To get through, Wootan needed to fall back on savings and help from family members. She also had relief from her landlord, who allowed her to postpone paying rent. The business qualified for a $10,000 Paycheck Protection Program loan in May and, more recently, qualified for a Small Business Administration Economic Injury Disaster Loan of $30,000. The SBA funds came through on June 25.
But if Colorado sees another COVID-19 shutdown, Wootan said she’s “definitely not” in a position to weather it.
“It’s kind of like when Hurricane Katrina hit, where if stores would’ve been hit back to back they wouldn’t have been able to make it because they hadn’t built the foundation up,” she said. “I’m a new store, trying to build something new and then to get hit with a pandemic — not to mention the union shutdown for my distributors — it’s kind of been one thing after another. So I won’t say no, but it would be very tough to do that and still be able to remain in my house.”

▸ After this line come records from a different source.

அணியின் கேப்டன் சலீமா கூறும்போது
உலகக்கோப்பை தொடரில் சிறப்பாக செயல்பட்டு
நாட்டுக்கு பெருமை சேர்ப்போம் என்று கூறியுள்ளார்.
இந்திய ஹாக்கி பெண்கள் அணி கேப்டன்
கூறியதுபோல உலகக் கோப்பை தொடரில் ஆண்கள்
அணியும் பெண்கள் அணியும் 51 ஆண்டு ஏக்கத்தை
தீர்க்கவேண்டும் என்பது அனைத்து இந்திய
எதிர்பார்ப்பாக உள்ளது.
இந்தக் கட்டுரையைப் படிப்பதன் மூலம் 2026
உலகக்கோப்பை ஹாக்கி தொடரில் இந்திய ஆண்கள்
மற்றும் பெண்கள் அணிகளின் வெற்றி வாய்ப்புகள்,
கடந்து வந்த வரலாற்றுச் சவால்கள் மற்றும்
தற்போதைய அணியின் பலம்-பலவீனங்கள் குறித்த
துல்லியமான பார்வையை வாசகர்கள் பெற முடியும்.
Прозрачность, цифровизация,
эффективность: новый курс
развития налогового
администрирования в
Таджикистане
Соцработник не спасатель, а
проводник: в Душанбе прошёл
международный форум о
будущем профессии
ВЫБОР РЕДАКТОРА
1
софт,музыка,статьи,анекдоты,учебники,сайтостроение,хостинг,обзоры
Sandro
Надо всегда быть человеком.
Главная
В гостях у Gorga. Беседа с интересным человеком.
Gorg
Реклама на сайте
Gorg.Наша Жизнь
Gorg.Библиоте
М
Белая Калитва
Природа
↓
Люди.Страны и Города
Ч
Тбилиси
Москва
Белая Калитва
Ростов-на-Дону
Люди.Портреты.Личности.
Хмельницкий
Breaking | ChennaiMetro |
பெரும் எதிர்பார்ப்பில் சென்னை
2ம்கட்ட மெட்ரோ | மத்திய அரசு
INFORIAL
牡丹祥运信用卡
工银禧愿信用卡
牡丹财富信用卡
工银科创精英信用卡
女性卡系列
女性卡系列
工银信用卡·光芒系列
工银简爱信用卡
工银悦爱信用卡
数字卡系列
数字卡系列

Despite the obstacles, Wootan says her decade of experience running local franchises has positioned her to open her own independent business — a long-held dream.
She’s putting the final touches on a new venture she’ll be opening downtown.
“It’s a private karaoke lounge … so we’ll have 10 private karaoke rooms people can go to sing karaoke, with a main common area for live music,” Wootan said.
“And with COVID, people still want to go out, but want to be compartmentalized — so it offers an opportunity to do that.
“So after opening these franchises and having this career … I feel I’m in a good place to go out on my own and I have a good concept to do it. It’s time to take the training wheels off and go forward.”